(Dataset extract):
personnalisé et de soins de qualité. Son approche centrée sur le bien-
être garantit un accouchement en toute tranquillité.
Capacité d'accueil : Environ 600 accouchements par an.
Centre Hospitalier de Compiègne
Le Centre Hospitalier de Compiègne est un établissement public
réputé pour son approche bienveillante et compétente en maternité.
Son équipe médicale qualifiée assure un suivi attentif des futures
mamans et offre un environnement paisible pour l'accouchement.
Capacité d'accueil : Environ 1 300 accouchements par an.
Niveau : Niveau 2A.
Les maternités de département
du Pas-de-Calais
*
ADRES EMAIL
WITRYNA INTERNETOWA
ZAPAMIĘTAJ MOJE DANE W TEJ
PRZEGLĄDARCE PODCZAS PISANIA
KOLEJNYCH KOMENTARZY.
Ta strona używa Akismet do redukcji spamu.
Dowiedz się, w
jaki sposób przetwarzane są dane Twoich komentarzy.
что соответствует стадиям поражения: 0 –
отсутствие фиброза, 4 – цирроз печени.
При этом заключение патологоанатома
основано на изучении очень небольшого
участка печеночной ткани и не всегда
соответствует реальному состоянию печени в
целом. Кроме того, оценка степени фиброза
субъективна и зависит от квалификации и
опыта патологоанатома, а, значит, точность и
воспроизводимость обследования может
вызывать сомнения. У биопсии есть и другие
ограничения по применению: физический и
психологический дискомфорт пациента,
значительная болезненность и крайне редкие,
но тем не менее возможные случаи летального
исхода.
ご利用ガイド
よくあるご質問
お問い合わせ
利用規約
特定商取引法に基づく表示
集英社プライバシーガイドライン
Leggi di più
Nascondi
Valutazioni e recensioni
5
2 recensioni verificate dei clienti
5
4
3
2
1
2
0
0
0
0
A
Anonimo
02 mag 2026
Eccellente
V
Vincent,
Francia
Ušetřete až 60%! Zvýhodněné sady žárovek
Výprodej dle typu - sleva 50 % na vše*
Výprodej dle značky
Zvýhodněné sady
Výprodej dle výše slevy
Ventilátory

(Work required): Find the lines in the records that contain the word "pour", then copy every one of them.

(Exercise solution):
réputé pour son approche bienveillante et compétente en maternité.
mamans et offre un environnement paisible pour l'accouchement.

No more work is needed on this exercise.